For part II, I would very simple conclude that $T(v_1)$ and $T(v_2)$ are also eigenvectors corresponding to $\lambda_1$ and $\lambda_2$ respectively (as they are just non-zero multiples of the original eigenvectors. So, the result from part I still applies, and $T(v_1), T(v_2)$ are linearly independent.
A: In general the eigen vectors corresponding to distinct eigen values are linearly independent. Also I assume for the second part that each $\lambda_{i}$ is non zero. Otherwise every set containing the null vector is linearly dependent. In otherwords if $\lambda_{i}=0$ then $T(v_{i})=0v_{i}=0$
Let $\lambda_{i}\,1\leq i\leq n$ be distinct eigen values.
Then you consider the relation.
$$\sum_{i=1}^{n} c_{i}v_{i}=0$$ . Where $c_{i}$ are scalars and $v_{i}$ are the corresponding eigen vectors.

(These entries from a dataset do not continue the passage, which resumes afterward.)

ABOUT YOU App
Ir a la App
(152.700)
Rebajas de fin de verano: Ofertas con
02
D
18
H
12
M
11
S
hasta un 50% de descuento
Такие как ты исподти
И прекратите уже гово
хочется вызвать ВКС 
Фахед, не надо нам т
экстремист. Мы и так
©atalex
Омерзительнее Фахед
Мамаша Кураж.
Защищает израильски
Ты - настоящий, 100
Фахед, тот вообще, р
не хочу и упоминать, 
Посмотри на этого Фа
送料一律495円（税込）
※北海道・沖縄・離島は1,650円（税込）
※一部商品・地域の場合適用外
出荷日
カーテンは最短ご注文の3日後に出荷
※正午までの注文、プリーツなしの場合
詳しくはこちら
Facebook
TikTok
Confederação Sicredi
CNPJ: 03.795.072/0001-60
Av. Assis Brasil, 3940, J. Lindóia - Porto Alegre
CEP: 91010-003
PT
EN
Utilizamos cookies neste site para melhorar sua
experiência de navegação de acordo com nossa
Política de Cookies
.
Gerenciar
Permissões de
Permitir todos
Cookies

Then Applying $T$ to the above relation we get :-
$$T(\sum_{i=1}^{n} c_{i}v_{i})=\sum_{i=1}^{n}c_{i}T(v_{i})=\sum_{i=1}^{n}c_{i}\lambda_{i}v_{i}=0$$.

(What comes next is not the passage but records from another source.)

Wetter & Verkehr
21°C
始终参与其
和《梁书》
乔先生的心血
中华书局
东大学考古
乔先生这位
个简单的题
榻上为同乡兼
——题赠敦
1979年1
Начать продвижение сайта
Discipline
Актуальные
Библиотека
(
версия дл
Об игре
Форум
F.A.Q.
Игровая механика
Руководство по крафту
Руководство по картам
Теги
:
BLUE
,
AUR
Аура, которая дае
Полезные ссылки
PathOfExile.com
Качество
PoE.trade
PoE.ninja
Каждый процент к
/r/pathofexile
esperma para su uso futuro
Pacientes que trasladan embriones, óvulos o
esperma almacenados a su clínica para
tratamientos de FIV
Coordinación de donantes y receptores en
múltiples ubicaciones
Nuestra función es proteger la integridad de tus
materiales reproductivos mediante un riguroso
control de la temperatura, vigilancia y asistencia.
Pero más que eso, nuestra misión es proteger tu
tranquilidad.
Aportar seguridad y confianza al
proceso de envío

Now again applying $T$ to $\sum_{i=1}^{n}c_{i}\lambda_{i}v_{i}$ we get
$$\sum_{i=1}^{n}c_{i}\lambda_{i}^{2}v_{i}=0$$.
We apply $T$ a total of $n-1$ times.
We get $n$ equations .
Then the we try to find the solutions for $c_{i}$'s.
So if you look carefully the matrix of these system of n linear equations is say $A$ . Then
$$A^{T}=\begin{bmatrix}
     1&\lambda_1&\lambda_1^2&\cdots & \lambda_1^{n-1}\\
     1&\lambda_2&\lambda_2^2&\cdots & \lambda_2^{n-1} \\
     \vdots&\vdots&\vdots&\ddots&\vdots\\
     1&\lambda_{n-1}&\lambda_{n-1}^2&\cdots&\lambda_{n-1}^{n-1}\\
     1 &\lambda_n&\lambda_n^2&\cdots&\lambda_n^{n-1}
  \end{bmatrix}$$
i.e You are looking for the solution to
$$A\begin{bmatrix}c_1v_{1}\\c_2v_{2}\\\vdots\\c_nv_{n}\end{bmatrix}=\begin{bmatrix}0\\0\\\vdots\\0\end{bmatrix}$$
Now if you are familiar with the Vandermonde matrix then you will see that the determinant is nothing but $$\prod_{1\leq i<j\leq n}(\lambda_{j}-\lambda_{i})$$. So since $\lambda_{i}$ each are distinct we have the determinant is non-zero. So the system has the unique solution to $c_{i}$'s namely that all must be $0$'s. Hence linear independence is proved.
Now it is obvious that for a linearly independent set $\{v_{1},v_{2},...v_{n}\}$. The set of vectors $\{\lambda_{1}v_{1},\lambda_{2}v_{2},...\lambda_{n}v_{n}\}$ is also linearly independent. Otherwise we run into the same conundrum of having the equation as
$\sum_{i=1}^{n}c_{i}\lambda_{i}v_{i}=0$. Which if we consider
$d_{i}=c_{i}\lambda_{i}$ then the equation $\sum_{i=1}^{n}d_{i}v_{i}=0$ has the only solution $d_{i}=0\,\forall \,i$ .
Which implies $c_{i}=0$ as each $\lambda_{i}$ is non zero. Hence $T(v_{i})$'s are linearly independent. Note again that the assumption that $\lambda_{i}$'s are non zero is vital for the second part of the question.